Chart comprehension data
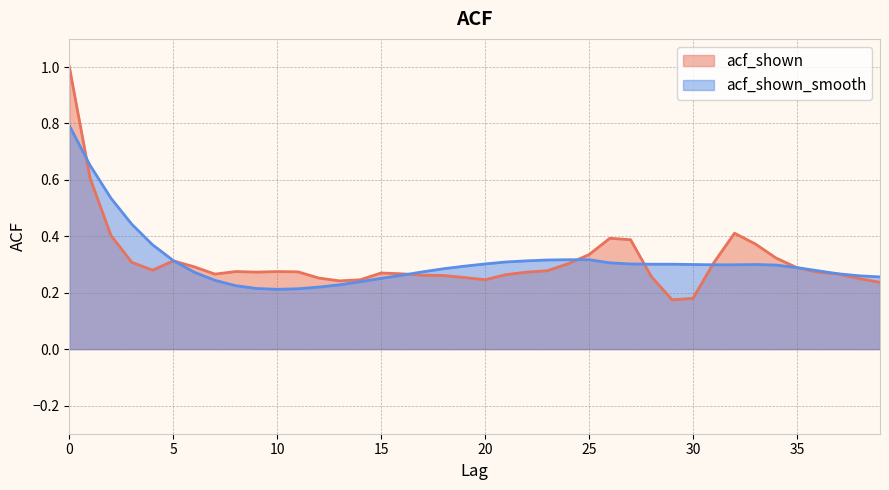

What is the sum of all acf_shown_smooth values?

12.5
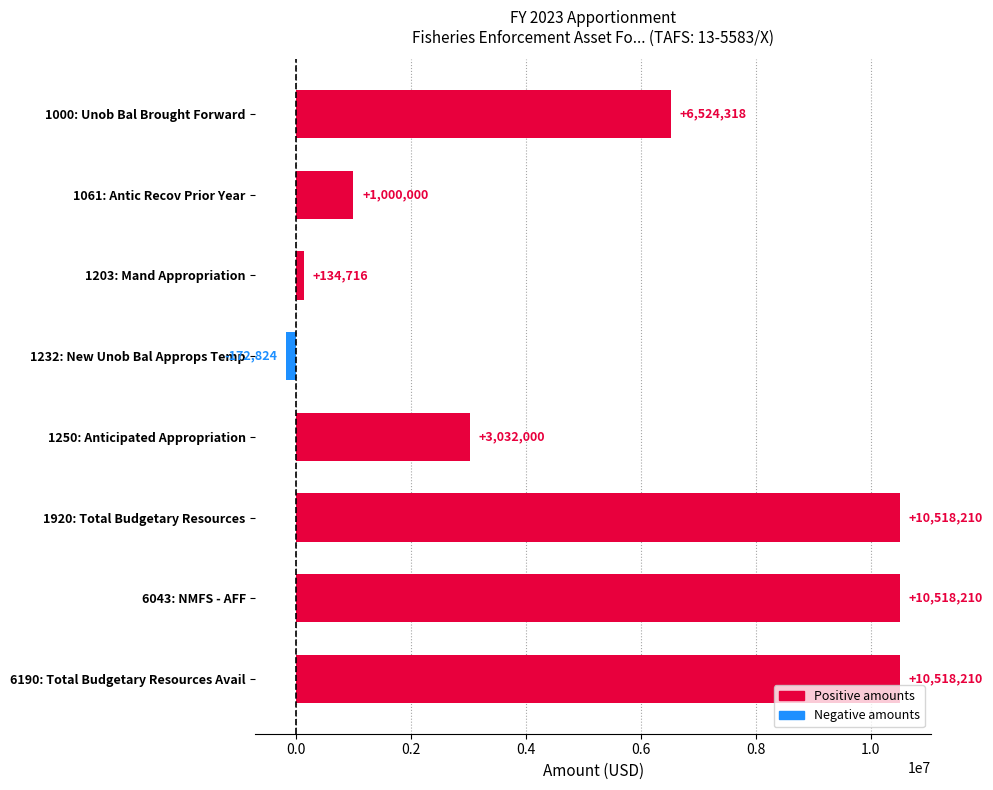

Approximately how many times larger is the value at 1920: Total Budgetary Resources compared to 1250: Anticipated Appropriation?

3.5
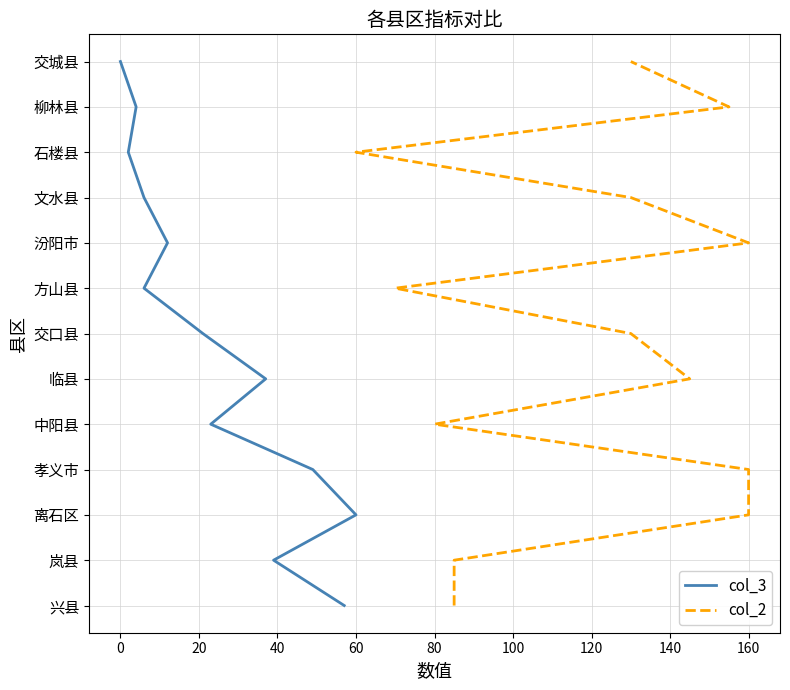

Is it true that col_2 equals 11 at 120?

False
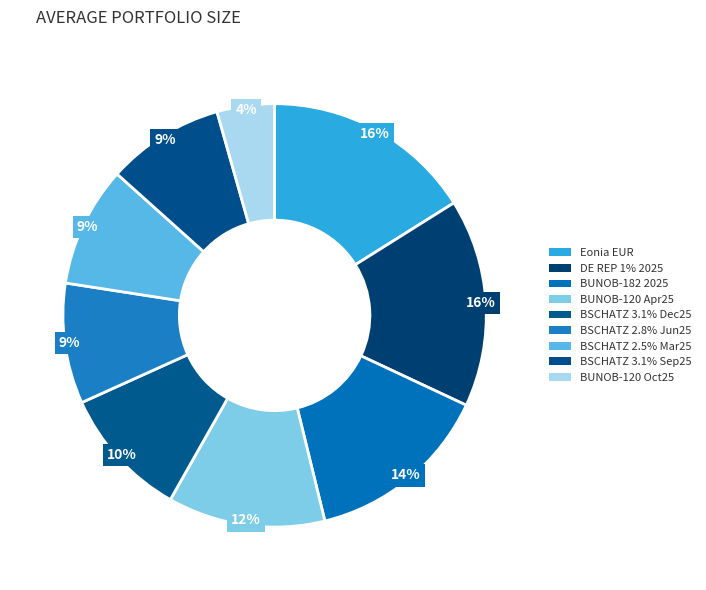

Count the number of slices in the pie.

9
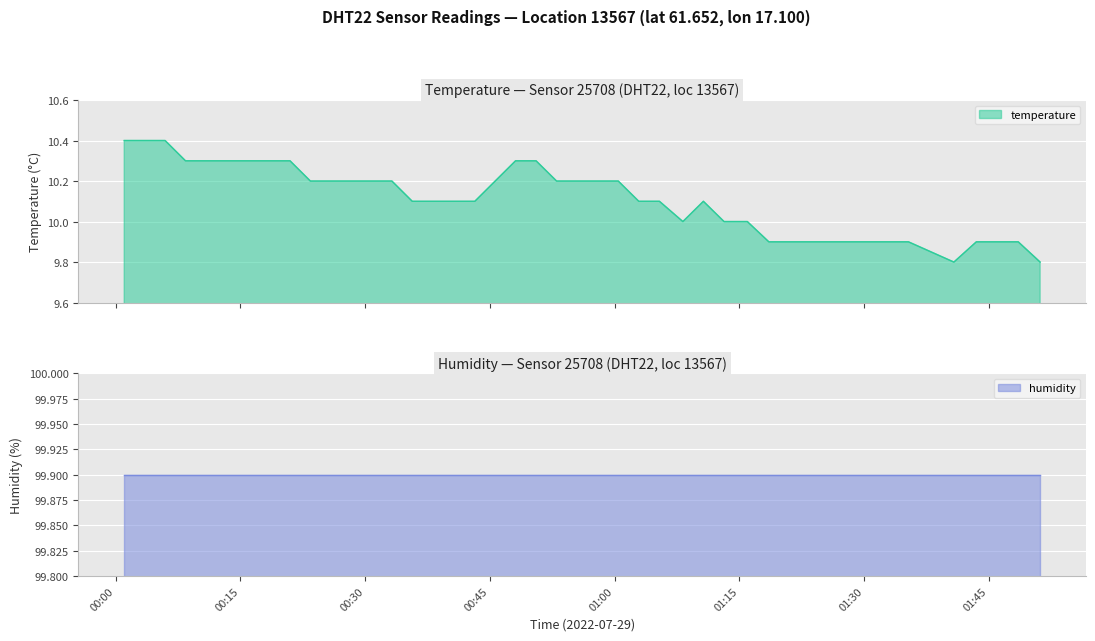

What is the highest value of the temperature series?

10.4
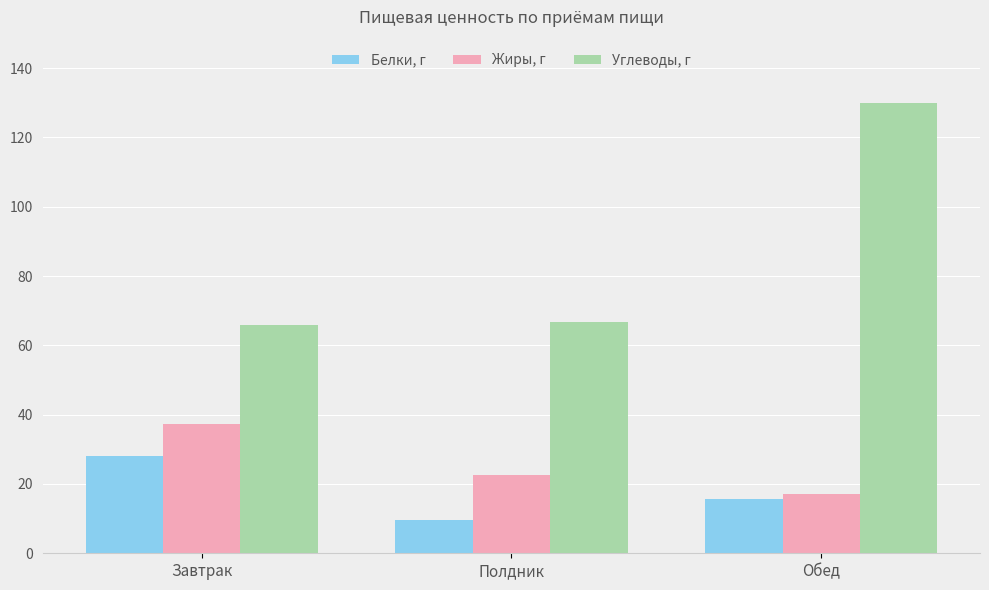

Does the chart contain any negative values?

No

Exercise directions:
Pull every line of text from the material above, word for word, and leave out the pictures.

Reply to the task:
What is the sum of all acf_shown_smooth values?

12.5

Approximately how many times larger is the value at 1920: Total Budgetary Resources compared to 1250: Anticipated Appropriation?

3.5

Is it true that col_2 equals 11 at 120?

False

Count the number of slices in the pie.

9

What is the highest value of the temperature series?

10.4

Does the chart contain any negative values?

No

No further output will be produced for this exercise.